// the find
Giskard-AI/giskard-oss
🐢 Open-Source Evaluation & Testing library for LLM Agents
Giskard is a Python testing framework for LLM agents and pipelines, currently mid-rewrite from v2 to v3. The v3 architecture splits functionality into focused packages (giskard-checks, giskard-scan, giskard-rag) to cut dependency weight. Aimed at teams who need repeatable, automated evals beyond vibe-checking their agent outputs.
The modular package split in v3 is the right call — you can pull in just giskard-checks without dragging in red-teaming dependencies you don't need. The Scenario API handles non-deterministic outputs sensibly, treating evals as probability assertions rather than hard string matches. The vulnerability scanner covers OWASP LLM Top-10 categories with built-in adversarial generators (crescendo, GOAT, prompt injection datasets), which would take weeks to build yourself. Provider abstraction in giskard-llm supports Anthropic, OpenAI, Google, and Azure without forcing LiteLLM as a mandatory dependency.

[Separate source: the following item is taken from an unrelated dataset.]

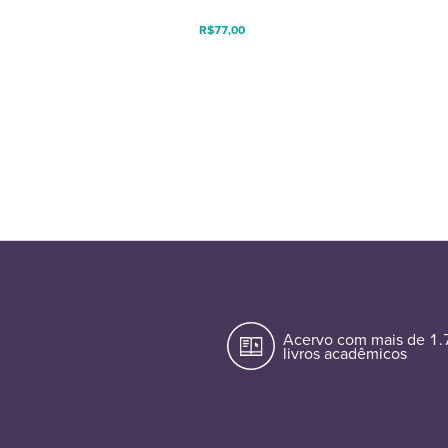
R$
77,00
Acervo com mais de 1
livros acadêmicos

v3 is still beta and materially incomplete — giskard-scan and giskard-rag are listed as 'in progress' and 'planned', meaning the most compelling features (RAG eval, full vuln scanner) don't actually exist yet in the new architecture. v2 is abandoned with no migration path, so anyone who built on the old scan/RAGET APIs is stranded. The async-first design is correct for production but the README buries the asyncio.run() requirement, which will frustrate anyone copy-pasting the quickstart into a Jupyter notebook. Telemetry is opt-out, not opt-in, which will hit a wall in any enterprise or regulated-data environment regardless of what it actually collects.